The 39 I have become

[Post that made me smile today: Telling it like it is, from Jack]

[Warning: Navel-gazing ahead. With apologies to Three Days Grace, but the song fit.]

In the Torah, 39 is always “almost-forty.” Think of the 39 lashes given by a beit din (court), counted in the Torah as 40. Or the 39 prohibited melachot (tasks) of Shabbat, which are counted as "40 minus one." So it’s natural that I think of today as my almost-fortieth birthday.

Technically, I can get away with saying it’s not really my birthday; I was an Adar baby, and so I have a few weeks until my birthday comes up in Adar Sheni. But inside, I know I’m 39 today.

I am happy today. Thank Gd, I have everything I could need in my family and my health. (Dentist said to me last week, “Your teeth look pretty good for someone your age.” Thanks!) My job is crazy, but it provides satisfaction, some personal growth, and a solid income. My kids are in a good school, and while I will always want more for them and from them, they are doing well. So I have no right to complain.

And yet, I complain.

In particular, I’m feeling disappointed today that I didn’t end up having a serious, 40- or 50-year career in a single community.

Part of this disappointment is because I grew up in one community, and I’d like that for my kids. But part of it is professional.

I interned in Englewood, New Jersey. On Shavuos night at the end of my year there, I delivered a shiur as part of the shul’s Tikkun Leil Shavuot program. Rabbi Dr. Norman Lamm was there, and afterward he asked me where I was headed after the internship. I told him, and he said something very close to, “That’s good. You’ll make your mistakes there, and then you’ll be ready to move to a bigger shul.”

I was very offended, and not only by the suggestion that I would make mistakes. I wanted to live in one place, for a very long time, have a career that was substantive and whole, see generations of families grow and flourish, and know everyone and be known by everyone and be a part of the community and make a mark that would be real and enduring. I wanted to celebrate birthdays and bar/bat mitzvahs and weddings with the same people, over the years.

Then I lived, and learned and experienced. I wanted to stay in Rhode Island, but that wasn’t realistic for the shul we had. Ditto for Allentown, due to the lack of a yeshiva high school. The moves were the right moves, I believe, but the result is that if I merit to turn 40 next year, it will be in a city of people who just met me yesterday, and not with the people who celebrated 30 and 35 with me.
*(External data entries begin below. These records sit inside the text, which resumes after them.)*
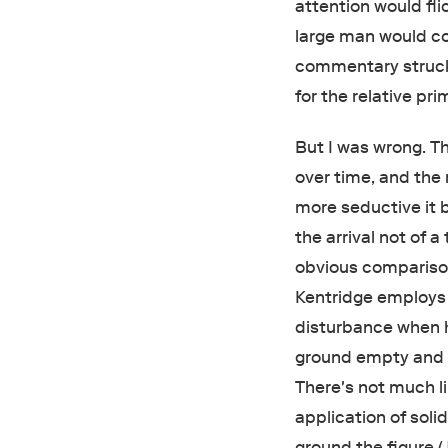
attention would fli
large man would co
commentary struck
for the relative pri
But I was wrong. T
over time, and th
more seductive it 
the arrival not of a
obvious comparison 
Kentridge employs t
disturbance when h
ground empty and wh
There's not much l
application of soli
ground the figure 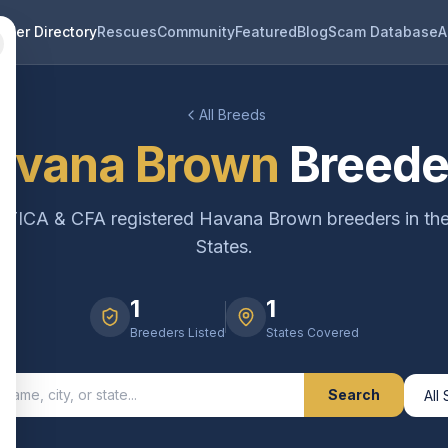
eder Directory
Rescues
Community
Featured
Blog
Scam Database
A
All Breeds
avana Brown
Breede
d TICA & CFA registered
Havana Brown
breeders in th
States.
1
1
Breeders Listed
States Covered
Search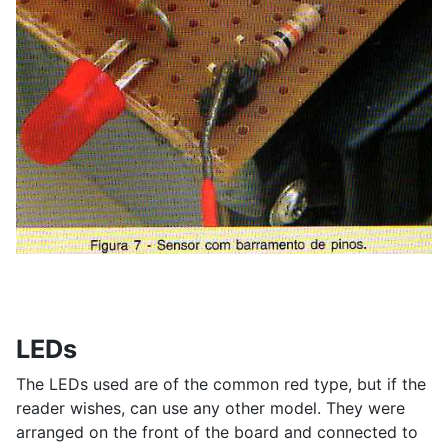
LEDs
The LEDs used are of the common red type, but if the
reader wishes, can use any other model. They were
arranged on the front of the board and connected to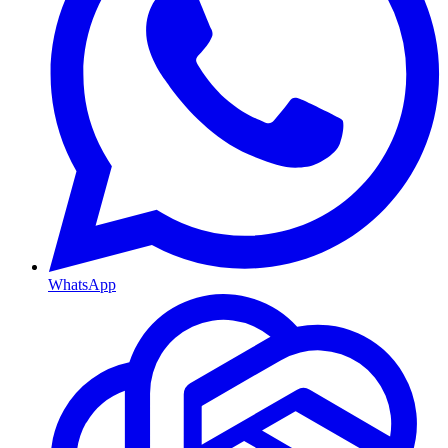
WhatsApp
The only thing to do now, I suppose - in the absence of aliyah for reasons too long for this post - is to make Toronto long-term. That would be good. It’s a late start, and too late to change what has been done… but, Gd-willing, there will be plenty of time to build from here.

6 comments:

  1. My friend you are so old now that you won't remember what you had for breakfast five minutes after eating it. ;)

    So this won't be a problem for you. On a serious note enjoy, enjoy your day.
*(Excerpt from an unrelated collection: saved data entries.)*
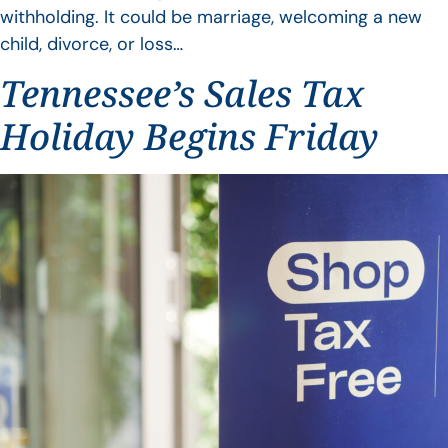
withholding. It could be marriage, welcoming a new
child, divorce, or loss…
Tennessee’s Sales Tax
Holiday Begins Friday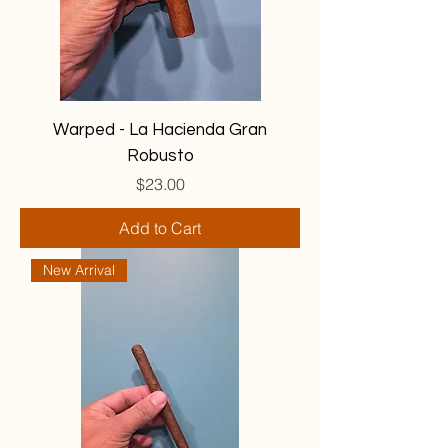
Warped - La Hacienda Gran
Robusto
Price
$23.00
Add to Cart
New Arrival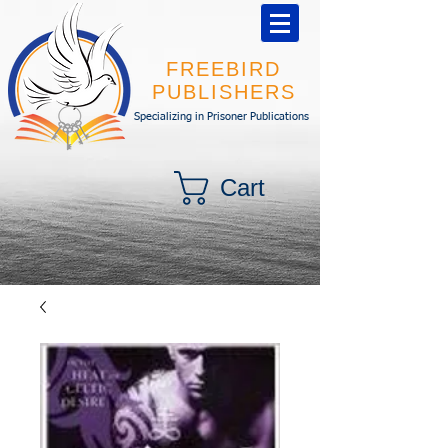
FREEBIRD
PUBLISHERS
Specializing in Prisoner Publications
Cart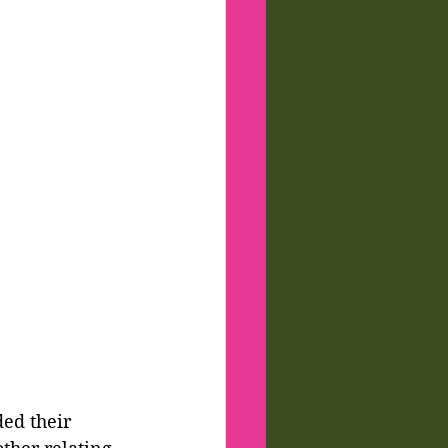
ed their 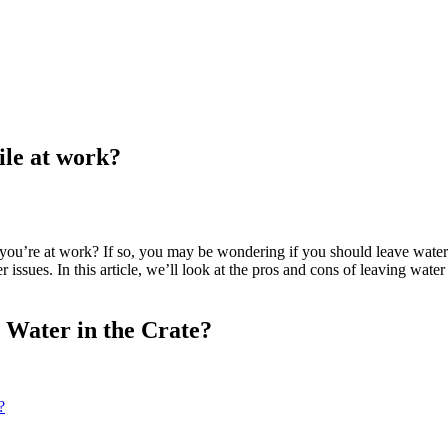
ile at work?
ou’re at work? If so, you may be wondering if you should leave water i
r issues. In this article, we’ll look at the pros and cons of leaving wa
e Water in the Crate?
?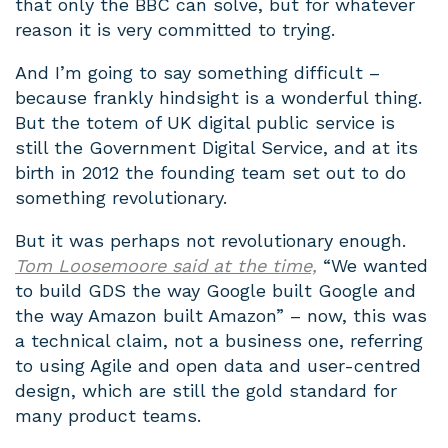
that only the BBC can solve, but for whatever
reason it is very committed to trying.
And I’m going to say something difficult –
because frankly hindsight is a wonderful thing.
But the totem of UK digital public service is
still the Government Digital Service, and at its
birth in 2012 the founding team set out to do
something revolutionary.
But it was perhaps not revolutionary enough.
Tom Loosemoore said at the time,
“
We wanted
to build GDS the way Google built Google and
the way Amazon built Amazon” – now, this was
a technical claim, not a business one, referring
to using Agile and open data and user-centred
design, which are still the gold standard for
many product teams.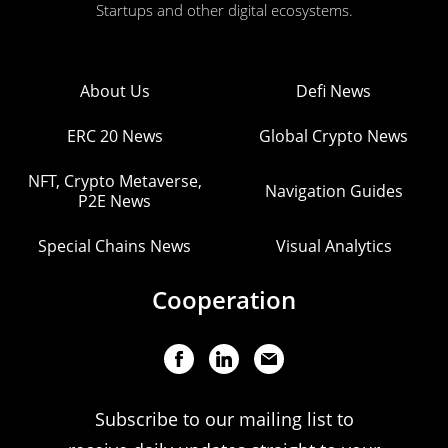
Startups and other digital ecosystems.
About Us
Defi News
ERC 20 News
Global Crypto News
NFT, Crypto Metaverse,
Navigation Guides
P2E News
Special Chains News
Visual Analytics
Cooperation
Subscribe to our mailing list to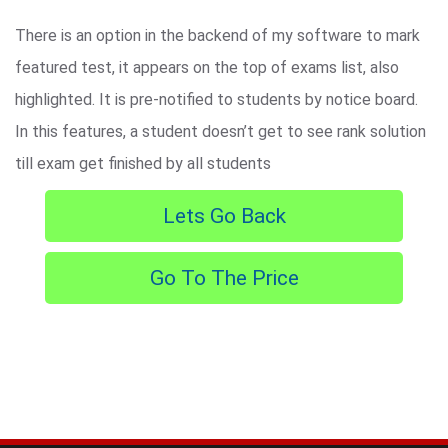
There is an option in the backend of my software to mark
featured test, it appears on the top of exams list, also
highlighted. It is pre-notified to students by notice board.
In this features, a student doesn’t get to see rank solution
till exam get finished by all students
Lets Go Back
Go To The Price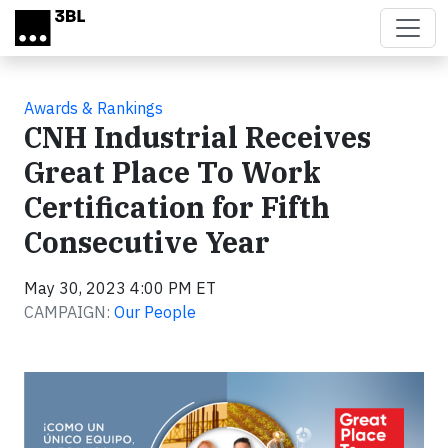
Skip to main content
Awards & Rankings
CNH Industrial Receives
Great Place To Work
Certification for Fifth
Consecutive Year
May 30, 2023 4:00 PM ET
CAMPAIGN:
Our People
    Take some of the Monopoly money that Canadians use for currency and get yourself something fun.

    ReplyDelete
  2. Happy Birthday.
    And don't forget Jack Benny!

    ReplyDelete
  3. just one suggestion- give very careful consideration to the statement "The only thing to do now, I suppose - in the absence of aliyah for reasons too long for this post" and how you will feel about it in 20 years iy"h

    good luck

    KT
    Joel Rich

    ReplyDelete
  4. Would like to echo Joel's comment: don't we all, even if it's buried deep down, hope our personal situations will change and allow us to make aliyah with enough years left to enjoy living?
    I wouldn't wish any Jew a long life in any one community, unless that community was in Israel, so...may your years in Toronto be short and may your years in Israel be many!
    Yom Huledet Sameach!

    ReplyDelete
  5. Thanks, everyone.

    Re: Aliyah - Indeed.

    And Jack - That Monopoly money is worth more than the greenback these days. Careful, my friend.